WHAT YOU NEED TO DO: Please answer from the forum post about clear coating woodwork: what did the poster suggest in place of lacquer for the windows and doors?

EXTRACT:
● ● ●
# How would you clear coat this woodwork?



## Laz (Nov 14, 2010)

Here's the deal. Remodeler lands the job of putting up a hot tub room. There in-house guys work cheaper so they clear coat the tough and groove ceiling and the ceder trim and base boards. They start to stain and seal some of the windows then homeowner doesn't like how the staining of the windows look. 
I am called it to finish the staining of the windows. The stain color looks nothing like the clear coated cedar.
I am told by the homeowner that he is worried about all that moisture in that room and will just lacquer be enough on the windows and doors. I said Lacquer is a great product but doesn't hold up if subjected to a lot of moisture. Especially if moisture stays in contact with it for extended times.
I suggested something else. Ether a spar varnish or a very good clear exterior product like they may use on log homes and such.
● ● ●
RAW DATA:
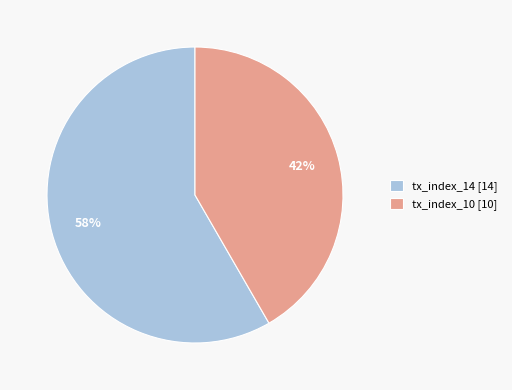

Approximately how many times larger is the value at tx_index_10 compared to tx_index_14?

0.7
● ● ●
WORKED SOLUTION: A spar varnish or a very good clear exterior product, like those used on log homes.